But what does this actually mean? 

There is a deficit of talented candidates in the market, seeking a new role.


This is a common misconception. 

Yes, we know this will ring true for SOME departments in this space where there is a glaring skill shortage around certain roles in the creative economy, such as engineering. However, it is easy to blame a “talent short market” if a role is proving difficult to hire for. The associated assumption is that there is a shortage of suitable candidates with the skills required to come into the organisation, do the role and perform. . 


A talent shortage VS an inherent bias…

Are there times when “talent short” is a cop-out for hiring managers? Is this easy language, steeped in safety bias - and when translated amounts to: 

 “A shortage of candidates that have done similar jobs to the one I am looking to fill, in similar places to the place that I work?”

The digital and creative sector NEEDS 1.2 MILLION new workers in 2022, to keep up with the speed of accelerative growth. 
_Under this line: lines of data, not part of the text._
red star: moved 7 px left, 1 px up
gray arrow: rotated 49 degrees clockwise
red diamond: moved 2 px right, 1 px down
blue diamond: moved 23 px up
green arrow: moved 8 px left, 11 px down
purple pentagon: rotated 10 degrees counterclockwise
All organisations and hiring managers have a commitment to challenge themselves when sourcing, recruiting and retaining talent; a necessary component is honing in on how they widen the gate at the entry point, encouraging transferable skills into the industry.

Our advice?

Think broader, wider and ultimately diversify!

We can all see the Web3 space growing at pace…a new, exciting and evolving extension of the creative economy, where new ways of thinking, connecting and creating are encouraged. 

Web3 is the perfect opportunity for emerging organisations in this new era to explore an alternate way of thinking when it comes to hiring, which when actioned will just simply become a new way of hiring. Full stop. 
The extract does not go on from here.